Potrebbe essere l’anno di un Oscar effettivamente un po’originale? Sullo spettacolo in sé vige ancora il massimo riserbo, ma certo le misure da Contagion (il film proprio di Soderbergh che dieci anni fa immaginava una pandemia globale nata in Cina da contagio zoonotico) non si sposa bene col glamour e l’ostentazione congenita di una cerimonia auto congratulatoria per antonomasia. Né, a giudicare dalle cerimonie che hanno preceduto gli Oscar finora, con l’audience. Emmys, Golden Globes e Grammys hanno tutti registrato catastrofici crolli di ascolti e una generale delusione per l’atmosfera asettica determinata da pubblico distanziato e profusione di collegamenti zoom.
L’emorragia di pubblico che affligge i premi è altresì una tendenza in atto da anni, forse sintomo allora di fenomeni più fisiologici e profondi. La pandemia, come afferma il produttore Jason Blum avrebbe semplicemente accelerato mutazioni già in corso «provocando in 12 mesi cambiamenti che sarebbero comunque avvenuti, magari in cinque anni». Mentre i film sono stati affiancati dalle serie e la fruizione da parte di un pubblico relegato a casa si è spostata su schermi più piccoli, lo spazio pubblico in cui film e serie vengono discusse, criticate e condivise è stato sostituito dai social.
La crisi ha spalancato la porta alle piattaforme che avevano già comunque abbondantemente iniziato ad erodere la supremazia culturale del cinema, e fatto di Netflix una superpotenza. Dopo aver tentato la scorsa estate di distribuire comunque un blockbuster come Tenet (ed aver incassato un sonoro fallimento), gli studios hanno fatto a gara, prima a rimandare le uscite a date da destinarsi, poi ad entrar essi stessi nel business dello streaming. Accanto a Netflix, Amazon ed Apple sono apparse Disney +, Paramount + ed Hbo Max (la Sony ha preferito siglare un accordo di distribuzione proprio con Netflix). A dicembre la decisione della Warner di trasmettere in streaming ogni film in contemporanea con l’uscita in sala ha suscitato scalpore, malumore fra gli autori e panico fra gli esercenti.
--
COMPITO A
Elenca le cerimonie di premiazione che, secondo il testo sugli Oscar, hanno registrato catastrofici crolli di ascolti.
COMPITO B
Trascrivi fedelmente il passo del testo sugli Oscar da "La crisi ha" a "fra gli esercenti.".
COMPITO C
Quale blockbuster gli studios hanno tentato di distribuire la scorsa estate, secondo il testo sugli Oscar?
I record non servono per svolgere il lavoro.
--
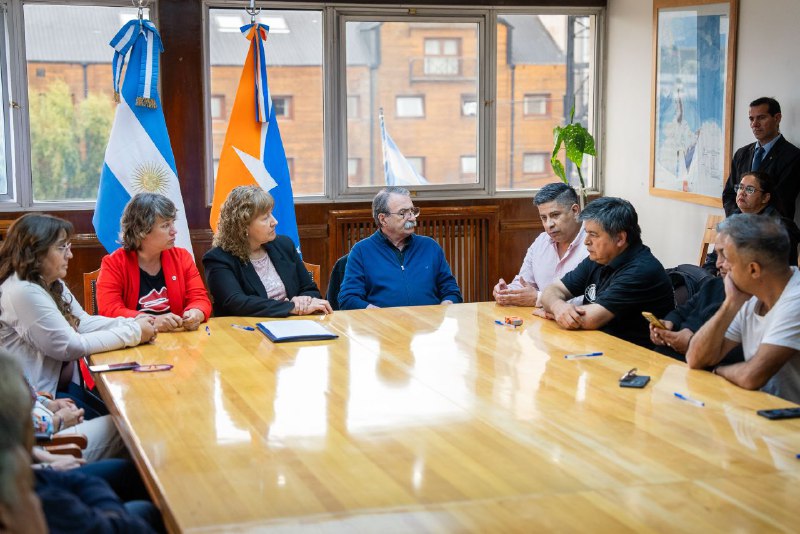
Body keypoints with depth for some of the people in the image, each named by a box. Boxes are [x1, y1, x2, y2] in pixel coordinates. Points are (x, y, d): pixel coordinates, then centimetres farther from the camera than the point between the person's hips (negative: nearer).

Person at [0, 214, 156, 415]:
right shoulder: (22, 292, -23)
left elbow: (83, 322, 6)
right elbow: (71, 346, -23)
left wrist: (133, 323, -9)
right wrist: (133, 333, -17)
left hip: (62, 385, 9)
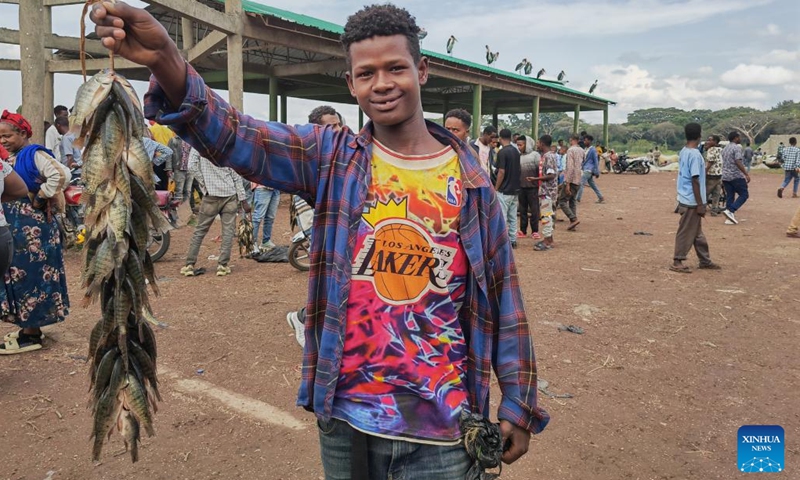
--
RISPOSTA A
Emmys, Golden Globes, Grammys

RISPOSTA B
La crisi ha spalancato la porta alle piattaforme che avevano già comunque abbondantemente iniziato ad erodere la supremazia culturale del cinema, e fatto di Netflix una superpotenza. Dopo aver tentato la scorsa estate di distribuire comunque un blockbuster come Tenet (ed aver incassato un sonoro fallimento), gli studios hanno fatto a gara, prima a rimandare le uscite a date da destinarsi, poi ad entrar essi stessi nel business dello streaming. Accanto a Netflix, Amazon ed Apple sono apparse Disney +, Paramount + ed Hbo Max (la Sony ha preferito siglare un accordo di distribuzione proprio con Netflix). A dicembre la decisione della Warner di trasmettere in streaming ogni film in contemporanea con l’uscita in sala ha suscitato scalpore, malumore fra gli autori e panico fra gli esercenti.

RISPOSTA C
Tenet.